PT Telkom free from the suspected tying agreement in Indihome case.

Friday, September 29, 2017

KPPU holds a hearing on the decision on the Case No. 10 / KPPU-I / 2016 on Suspected Violation of Article 15 Paragraph (2) (tying agreement), Article 17 (monopoly) and Article 25 Paragraph (1) Letter ‘a’ and ‘c’ (abuse of dominance) Law Number 5 Year 1999 in Telecommunications Industry Related Fixed Telephone Services, Internet Service and IP TV Services in Indonesia by PT Telekomunikasi Indonesia, Tbk, at KPPU Building Jakarta, Friday, September 29, 2017.

Present as the Commission Case Council (Council) was R. Kurnia Sya’ranie as Chairperson of the Council, as well as Tresna P. Soemardi and Munrokhim Misanam, respectively as Member of the Council, explained that the Reported in this case was PT Telekomunikasi Indonesia, Tbk.

In the readings of the Decision executed at the KPPU Building, it was revealed that the a quo case object on this decision was on the Services in Telecommunication Industry related to fixed line services, internet services, and paid TV services (IPTV).
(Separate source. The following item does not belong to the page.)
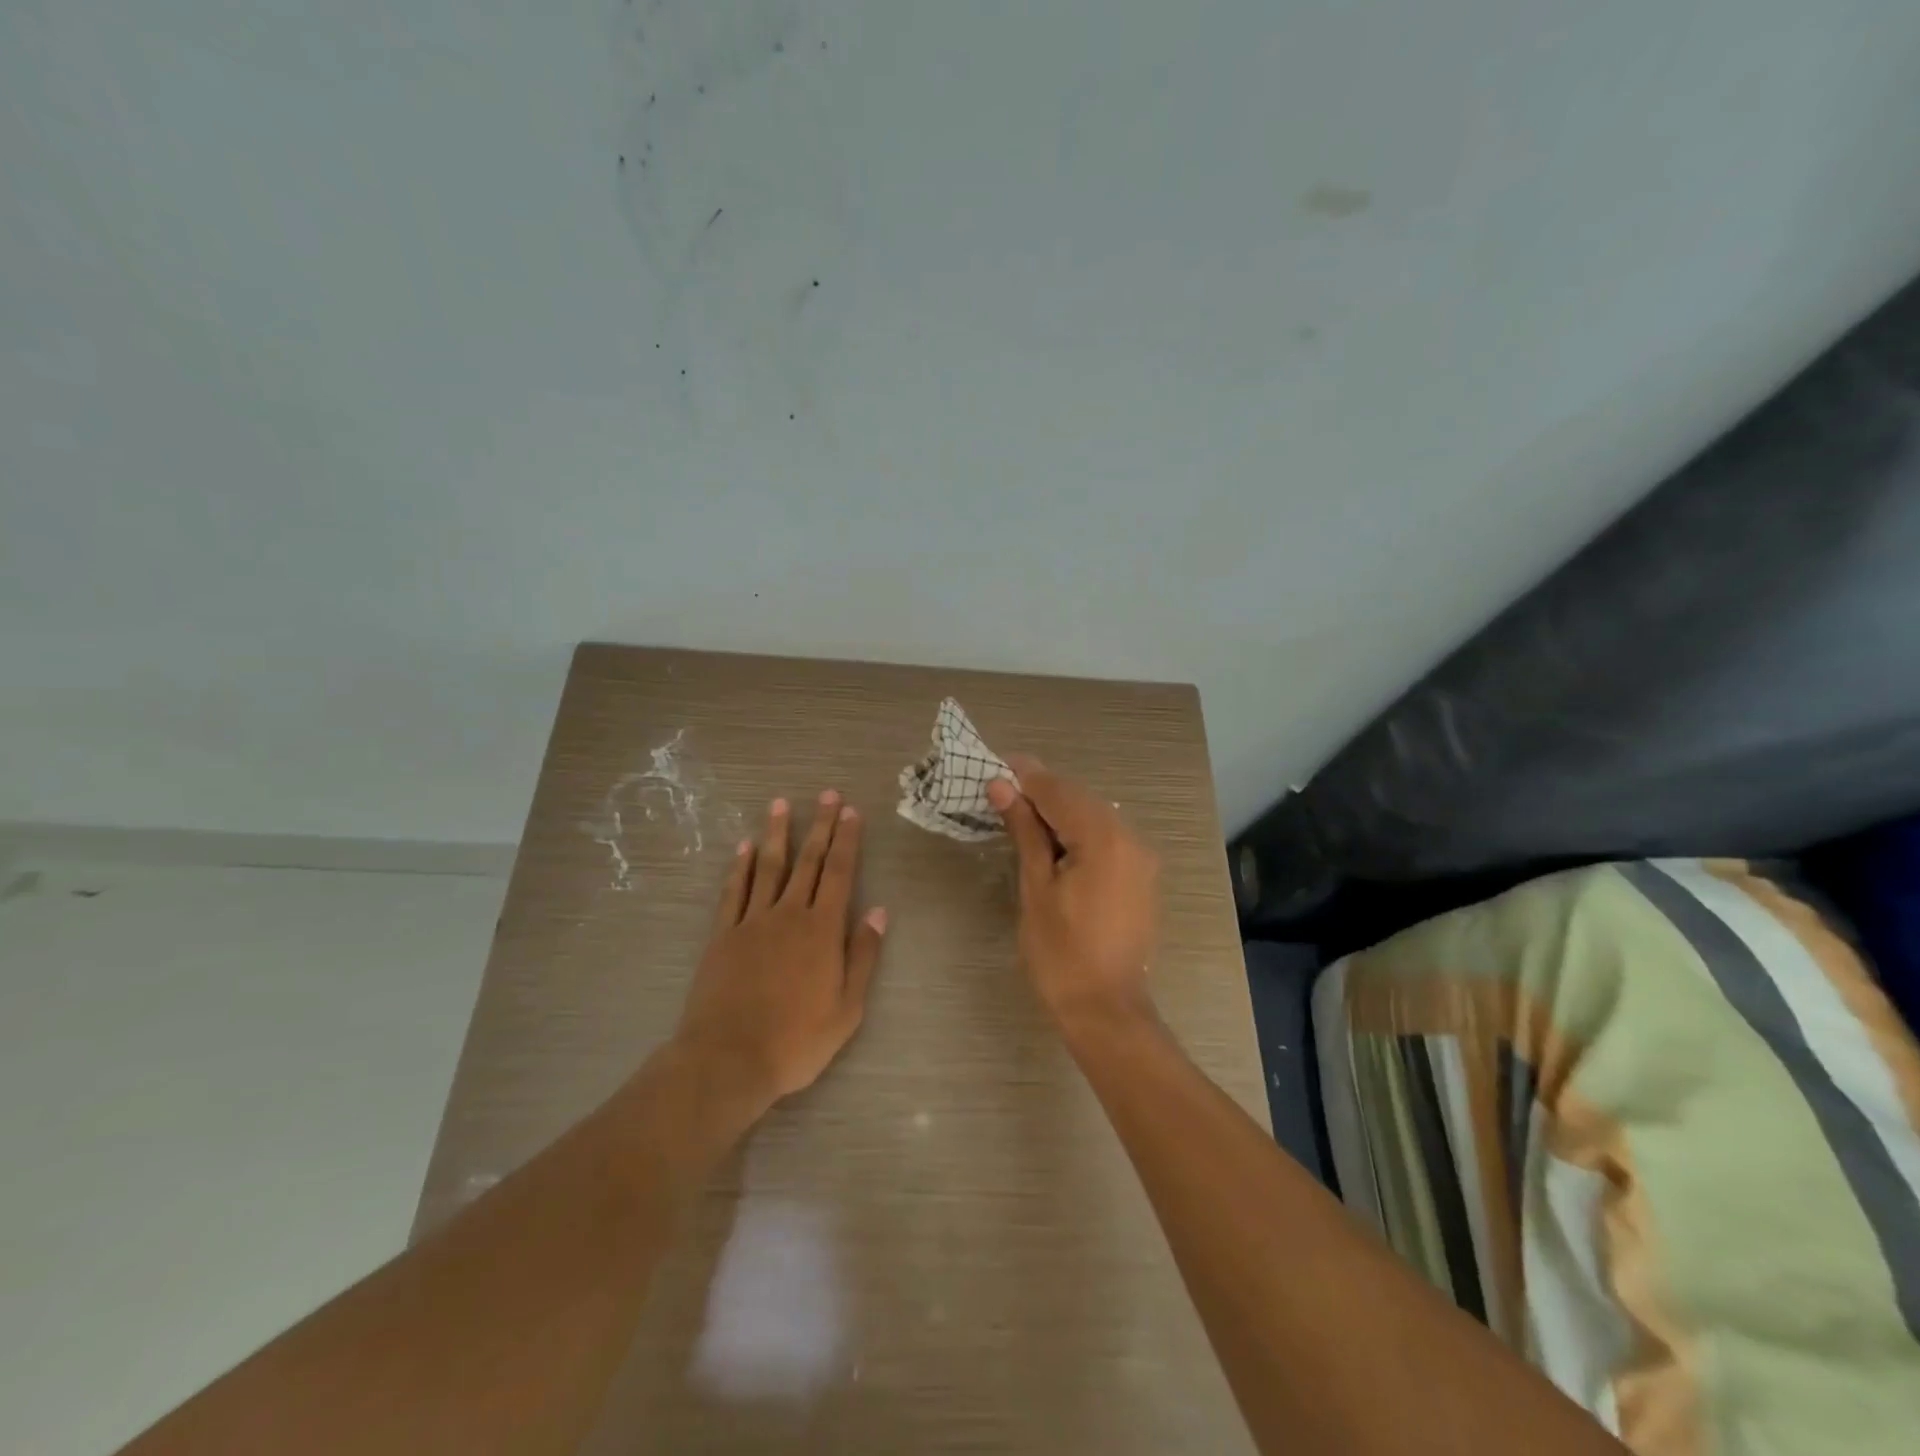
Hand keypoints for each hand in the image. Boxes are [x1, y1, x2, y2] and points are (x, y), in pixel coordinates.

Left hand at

In the hearing, it is disclosed that in relation to the relevant market, the Council considers that the product market, in this case, is a fixed line service, a product with technology that is no longer desirable by the consumer. The product that the consumer recently wants is internet products. The geographical market, in this case, is the entire territory of Indonesia.

It also relates to the Indihome closed subscription/contract agreement, that the Council believes that based on the hearings and evidence provided by each party concerned with an exclusive agreement. Where under the general provisions of Article 1 point 7, the definition of the Agreements in competition law is defined as an act of one or more business actors to bind themselves to one or more other businesses by any name, whether written or unwritten. In addition, the Investigator filed a proof of contract of subscription of the Triple Play Indihome service provided by the Reported Party through various access for Indihome subscription registration. The Commission Assembly judged the evidence the investigator had suggested was not enough to prove the existence of an effort to force the consumer to subscribe to the Triple Play Indihome.

During the hearing process, the Council has obtained information from the business actors who were the competitors of the Reported Party in the internet service market, namely PT MNC Kabel Mediacom, PT MNC Sky Vision and PT First Media which basically each of the competitors convey the internet service market is still potentially experiencing growth. In addition, the Council found that there was not enough evidence for the Reported Party to be categorized as an exploitation or abuse.

This is reinforced by the fact that the high market share owned by the Reported Party for the fixed line product, in fact, has not been proven to have the ability to use the Reported Party in force for consumers to purchase Internet service products it sells, the fact is due to fixed telephone products (fixed line) has no high bargaining value, so it does not prove to have the potential to be misused on the a quo case. Based on such fact, the Council judges that there is not enough evidence of coercion committed by the Reported Party in their product marketing. The Council judged that the buyer of the product still had the option because it was possible to purchase the product from the Reported Party separately (3P, 2P, 1P) or independently.

In the final conclusion, the Council decided and declared that the Reported Party was not legally valid and convincingly violated Article 15 paragraph (2), Article 17 and Article 25 paragraph (1) letter a and c Law Number 5 of 1999.